Carpometacarpal instability

IBA

International Boxing Association

ECRB

Extensor Carpi Radialis Brevis

Author contributions

VG designed the study, did the literature search, organized and sent the questionnaires, interpreted the data and wrote the manuscript. AP supervised the study and edited the final manuscript. PA did the literature search, organized and sent the questionnaires. SG did the literature search and helped to the design of questionnaires. JL made the statistical analysis. AK reviewed the final manuscript. All authors read and approved the final manuscript.

Funding

There was no funding during the design of the study and collection, analysis, interpretation of data and in writing the manuscript. Mail expenses have been covered by the Hospital (pre-paid envelopes).

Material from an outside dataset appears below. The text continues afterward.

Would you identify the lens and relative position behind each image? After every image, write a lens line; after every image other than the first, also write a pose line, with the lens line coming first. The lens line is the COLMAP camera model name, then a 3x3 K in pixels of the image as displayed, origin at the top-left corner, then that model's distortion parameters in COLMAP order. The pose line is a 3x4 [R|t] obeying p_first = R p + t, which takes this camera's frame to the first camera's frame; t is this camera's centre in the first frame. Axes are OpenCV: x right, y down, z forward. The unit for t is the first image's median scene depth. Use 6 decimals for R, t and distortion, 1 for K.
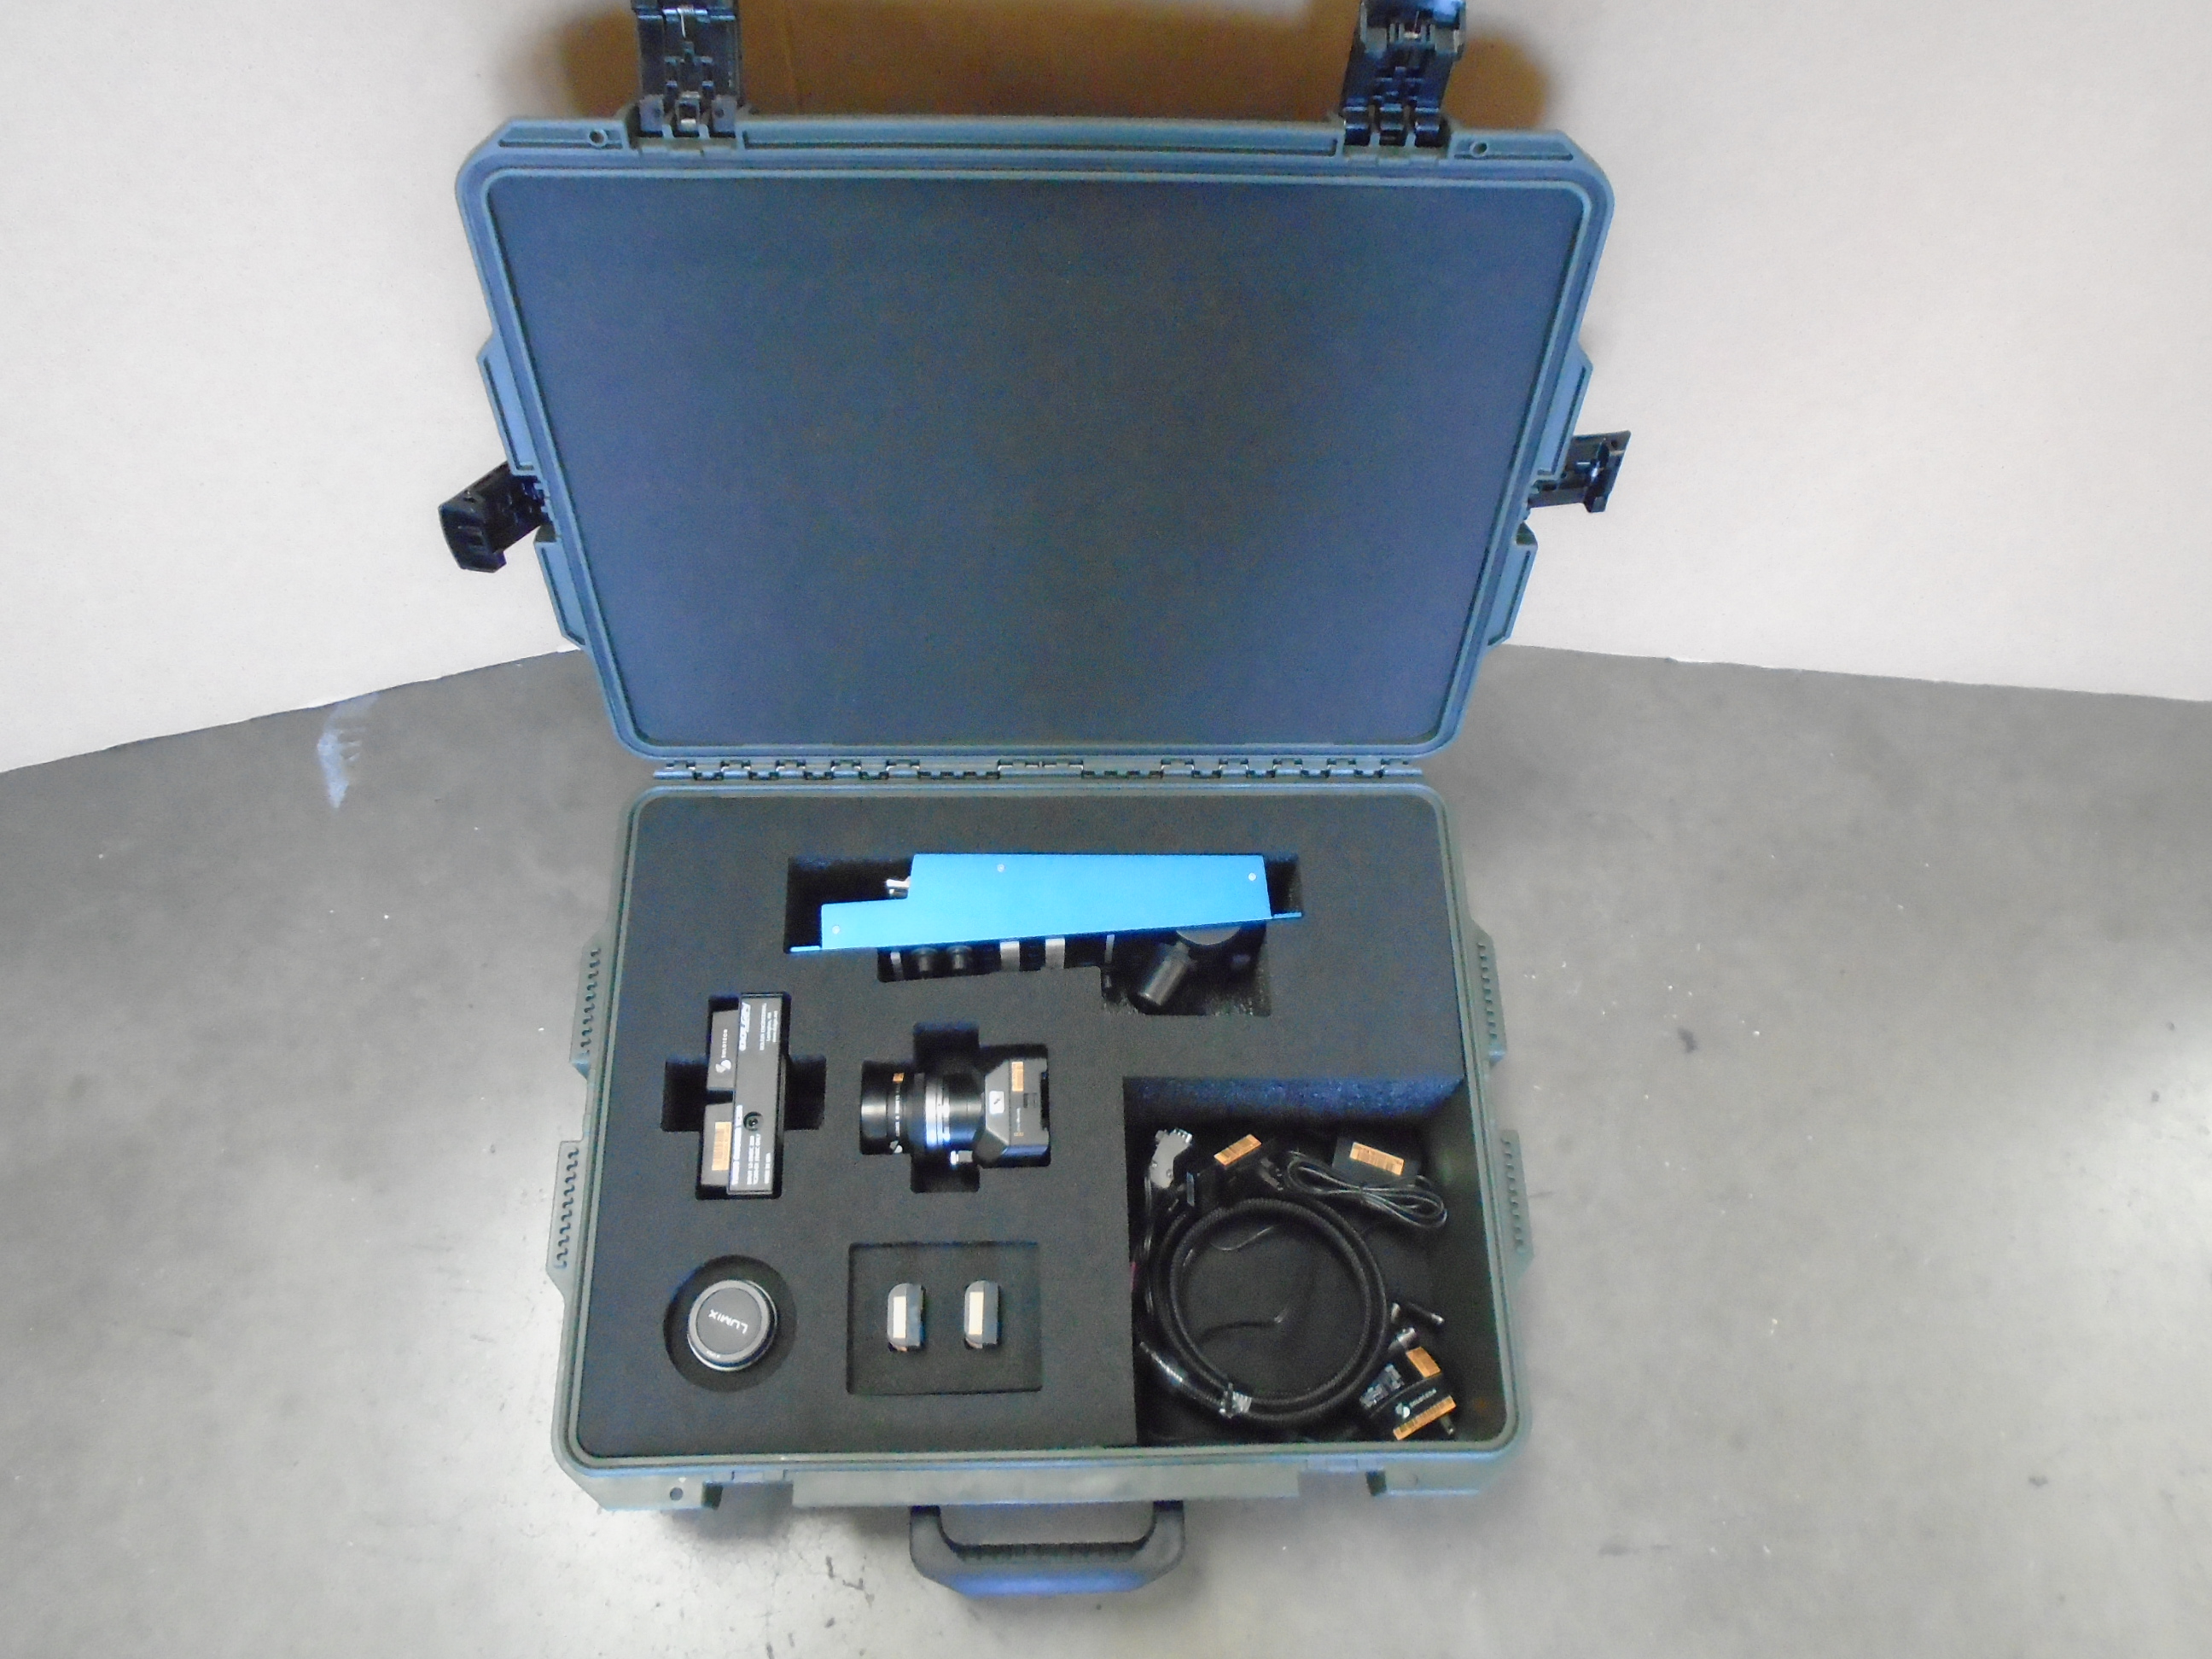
lens RADIAL K [[1553.0, 0, 1106.0], [0, 1553.0, 829.5], [0, 0, 1]] dist [0.003201, -0.021102]
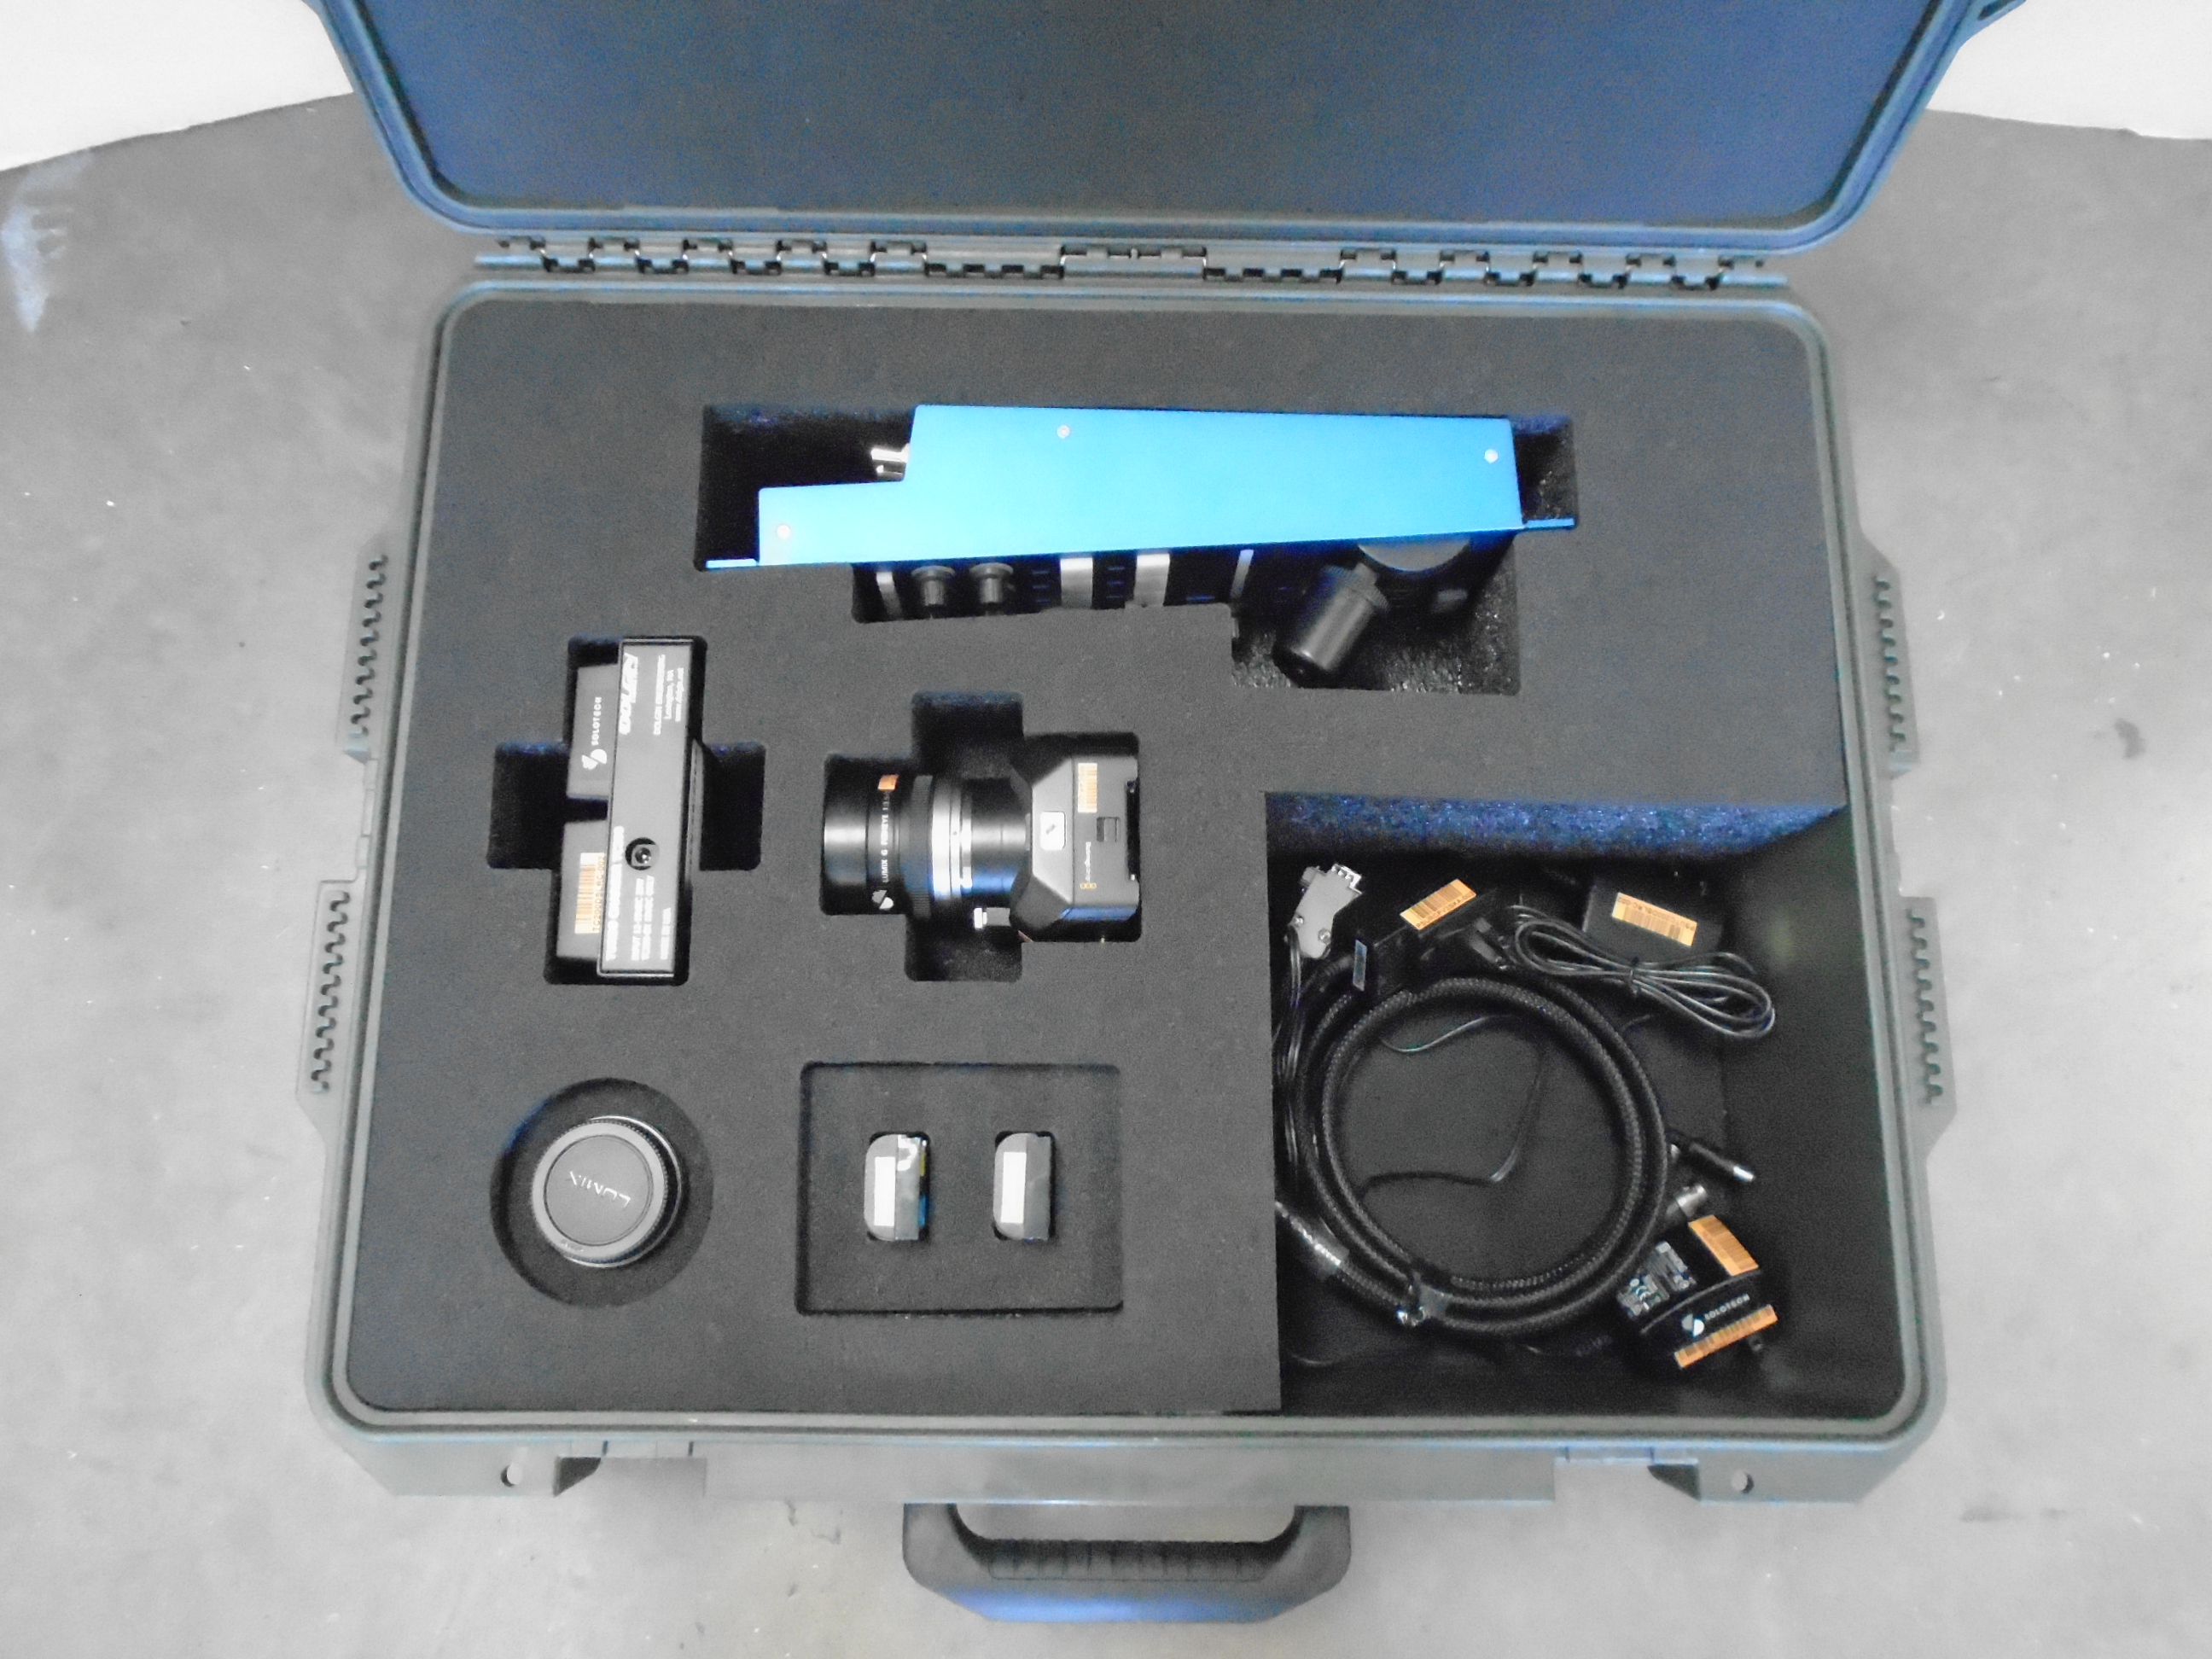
lens RADIAL K [[1906.2, 0, 1064.7], [0, 1906.2, 823.4], [0, 0, 1]] dist [-0.003748, 0.004992]
pose [[0.997867, 0.027138, -0.059378, -0.021037], [-0.014524, 0.978997, 0.203358, 0.023871], [0.063650, -0.202061, 0.977302, 0.272748]]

Availability of data and materials

The datasets used and/or analyzed during the current study are available from the corresponding author on reasonable request.

Declarations

Ethics approval

Ethical approval was obtained by the Ethical Committee of Patras University Hospital (No: AΠ 231/22-11-2020).

Consent to participate

Signed Informed consent was obtained by all responders who agreed to participate. All methods were carried out in accordance with the relevant guidelines and regulations of Helsinki declaration.

Consent for publication

Not applicable as no photos, names or other details of individual medical history was published.

Competing interests

The authors declare that they have no competing interests.